Required task
In the game review, copy everything from "A visual novel" down to "later in routes.", changing "Switch" to "Nintendo Switch".

Start of Document section

A visual novel should run fine on Switch, especially one that isn’t doing complicated animation scenes. Code: Realize lives up to that, running well in both handheld and on TV, befitting its past as a PlayStation Vita game. The bigger scenes are animated slightly, but mostly just represent a camera pan to bring a second character into the scene. Although I found the default settings for sound to really underemphasize the voices of the characters, it was a quick fix to turn the voices up in the options menu. The text is mostly translated well, but there were a few typos especially later in routes.

Dr. Frankenstein is Swiss and, uh, that's it.

In a romance-focused game, the characters do need to be physically attractive in their own right in addition to being well written. The suitors do live up to that, despite all being presented as of the bishonen (pretty boy) archetype. I was kind of surprised at the presentation of Queen Victoria, who was depicted with silver hair despite being in her mid-30s at the time of the game. Though given how she took the throne in-universe, it may be better not to worry about it. There are a wide variety of settings in the game, but there’s a fair bit of background re-use. I expected Welsh forests to look different than ones on the outskirts of a walled London, for instance. The music is quite good, with a vocal opening track and some stirring leitmotifs for the suitors. All named characters are voiced, but only in Japanese: there is a dub cast for the anime adaptation but that came out about two years after the game’s Vita launch. It would have been nice to have a dub, but it shouldn’t be a deal breaker.

Aksys is loading up an armada of otome this year: in fact, a “fan disc” for Code: Realize is coming out in April. For a first effort, Guardian of Rebirth is a fine read despite some of the minor quirks—and maybe Impey will be a little bit less annoying in the future.

End of Document section
Start of Supplied records

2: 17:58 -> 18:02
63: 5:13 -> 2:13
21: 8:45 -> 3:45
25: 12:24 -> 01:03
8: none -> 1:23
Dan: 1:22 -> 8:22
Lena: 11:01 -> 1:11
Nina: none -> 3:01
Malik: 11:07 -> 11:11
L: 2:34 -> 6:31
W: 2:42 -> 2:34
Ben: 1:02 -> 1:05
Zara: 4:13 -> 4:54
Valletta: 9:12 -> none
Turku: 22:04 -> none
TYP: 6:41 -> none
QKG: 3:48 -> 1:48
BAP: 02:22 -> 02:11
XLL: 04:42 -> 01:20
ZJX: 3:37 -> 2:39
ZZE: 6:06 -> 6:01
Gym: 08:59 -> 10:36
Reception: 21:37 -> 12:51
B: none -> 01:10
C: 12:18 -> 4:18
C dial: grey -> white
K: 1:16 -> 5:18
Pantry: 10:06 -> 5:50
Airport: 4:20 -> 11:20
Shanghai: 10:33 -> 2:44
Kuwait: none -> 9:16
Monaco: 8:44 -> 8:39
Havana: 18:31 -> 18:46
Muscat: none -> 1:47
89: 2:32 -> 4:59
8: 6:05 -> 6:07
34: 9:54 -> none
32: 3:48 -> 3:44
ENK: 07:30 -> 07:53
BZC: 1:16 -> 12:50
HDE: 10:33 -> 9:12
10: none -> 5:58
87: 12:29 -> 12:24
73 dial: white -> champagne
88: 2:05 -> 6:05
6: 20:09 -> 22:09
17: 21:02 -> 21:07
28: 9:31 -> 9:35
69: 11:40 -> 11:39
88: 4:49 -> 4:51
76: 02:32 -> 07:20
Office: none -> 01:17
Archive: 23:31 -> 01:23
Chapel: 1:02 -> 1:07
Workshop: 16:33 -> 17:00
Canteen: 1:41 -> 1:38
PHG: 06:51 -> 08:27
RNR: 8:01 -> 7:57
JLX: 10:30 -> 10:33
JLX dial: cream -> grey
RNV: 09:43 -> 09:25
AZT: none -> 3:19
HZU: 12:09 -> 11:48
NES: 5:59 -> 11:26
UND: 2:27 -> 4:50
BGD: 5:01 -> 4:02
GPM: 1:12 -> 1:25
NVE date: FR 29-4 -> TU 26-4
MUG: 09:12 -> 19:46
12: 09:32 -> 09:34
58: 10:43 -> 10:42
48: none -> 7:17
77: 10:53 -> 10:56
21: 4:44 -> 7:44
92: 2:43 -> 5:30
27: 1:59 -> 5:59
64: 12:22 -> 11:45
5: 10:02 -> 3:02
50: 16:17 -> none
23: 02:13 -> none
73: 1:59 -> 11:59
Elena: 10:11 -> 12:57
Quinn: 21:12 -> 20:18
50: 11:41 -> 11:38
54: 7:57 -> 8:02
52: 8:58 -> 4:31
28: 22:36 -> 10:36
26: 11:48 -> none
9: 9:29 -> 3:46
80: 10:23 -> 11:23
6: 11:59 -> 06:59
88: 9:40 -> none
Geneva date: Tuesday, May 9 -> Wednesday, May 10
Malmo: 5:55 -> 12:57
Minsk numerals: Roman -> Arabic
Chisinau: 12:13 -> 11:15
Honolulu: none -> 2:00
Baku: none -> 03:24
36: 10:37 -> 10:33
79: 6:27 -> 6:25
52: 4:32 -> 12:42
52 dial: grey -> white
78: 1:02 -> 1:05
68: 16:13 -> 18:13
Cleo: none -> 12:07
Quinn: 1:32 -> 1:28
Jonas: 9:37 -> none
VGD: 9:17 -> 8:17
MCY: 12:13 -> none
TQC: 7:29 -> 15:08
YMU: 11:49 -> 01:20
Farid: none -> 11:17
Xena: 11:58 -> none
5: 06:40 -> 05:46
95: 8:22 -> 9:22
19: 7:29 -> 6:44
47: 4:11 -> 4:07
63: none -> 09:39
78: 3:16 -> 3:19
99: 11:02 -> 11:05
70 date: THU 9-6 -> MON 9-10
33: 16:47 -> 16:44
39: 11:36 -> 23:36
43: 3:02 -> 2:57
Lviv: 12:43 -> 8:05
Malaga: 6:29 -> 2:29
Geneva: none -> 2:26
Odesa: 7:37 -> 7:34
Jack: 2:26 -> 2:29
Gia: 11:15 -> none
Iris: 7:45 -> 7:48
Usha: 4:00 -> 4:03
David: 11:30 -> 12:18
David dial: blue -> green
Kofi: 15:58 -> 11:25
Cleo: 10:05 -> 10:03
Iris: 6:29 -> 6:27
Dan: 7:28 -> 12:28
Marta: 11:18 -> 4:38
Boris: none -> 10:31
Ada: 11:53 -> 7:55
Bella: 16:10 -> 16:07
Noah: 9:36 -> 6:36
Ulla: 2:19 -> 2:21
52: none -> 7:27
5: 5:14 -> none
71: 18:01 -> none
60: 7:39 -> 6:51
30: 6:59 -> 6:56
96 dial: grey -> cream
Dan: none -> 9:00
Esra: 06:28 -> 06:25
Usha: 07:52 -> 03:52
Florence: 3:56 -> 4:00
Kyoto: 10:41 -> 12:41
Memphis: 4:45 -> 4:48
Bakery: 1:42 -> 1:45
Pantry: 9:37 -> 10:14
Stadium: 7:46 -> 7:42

End of Supplied records

Output
A visual novel should run fine on Nintendo Switch, especially one that isn’t doing complicated animation scenes. Code: Realize lives up to that, running well in both handheld and on TV, befitting its past as a PlayStation Vita game. The bigger scenes are animated slightly, but mostly just represent a camera pan to bring a second character into the scene. Although I found the default settings for sound to really underemphasize the voices of the characters, it was a quick fix to turn the voices up in the options menu. The text is mostly translated well, but there were a few typos especially later in routes.